The Night Nurse, Selima Hill
Fair Acre Press, 2022 [publication date October] £7.50
The undesirability of desire
Selima Hill’s poems get under my skin as if by witchcraft. I read the strange, brief poems in this pamphlet out loud in about twelve minutes flat, before returning to them again and again. I found them seductively addictive; both sensual and sensuous. There’s an unhinged quality which escalates poem by poem but feels in the end cathartic. The poems in this sequence describe an old woman’s infatuation with ‘The Beautiful Young Man with Piercing Eyes’ who walks his dog daily past her gate:
Here he comes, the beautiful young man,
walking to the woods with the dog
whose long white legs barely touch the ground,
whose bony back is arched like a shrimp.
You see? Already we’re unsettled. Whose long white legs? Whose arched back? The dog’s, presumably, but the image somehow also encompasses the man and the woman herself.
Eccentric animal imagery abounds, as it does in much of Hill’s work.
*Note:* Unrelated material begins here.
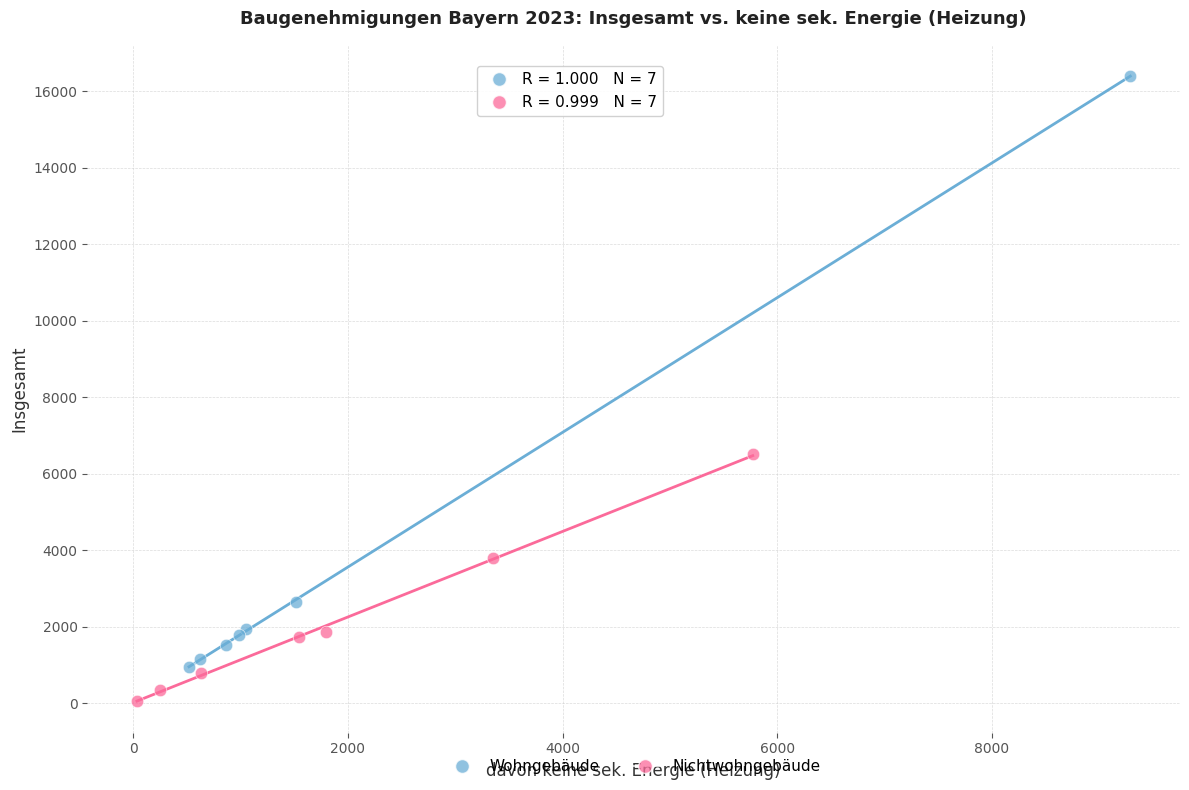

Which series contains the highest Y value?

Wohngebäude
In the second poem, ‘Jerboa’:
He bounces past my gate
like a ping pong ball,
a ping-pong ball
that thinks it’s a jerboa
In the poem ‘Zebra’, we read:
Like somebody who coaxes a zebra
through the narrow door of her house,
I coax the bony man and his dog
through the door that leads to my dreams
There are sensual food images too, as in the poem, ‘Golden Syrup’:
I want to say Young man
you’ve got to love me, now, on pain of death,
really love, I mean,
like golden syrup,
single-handed, workman-like and dumb.
The old woman suffers an agony of sad desire. In ‘Woman in a Cardigan’, we see her spying on the young man:
Peeping through my window in my cardigan
and wishing I was free,
like a fly
free to flit about the lily pads,
on perfect wings like pages of the Bible,
its little heart incapable of love.
I was reminded of the first Selima Hill poem I ever read, ‘Desire’s a Desire’, which ends: ‘My only desire’s a desire to be free from desire.’
She may indeed wish to be free, but she writes desire so well!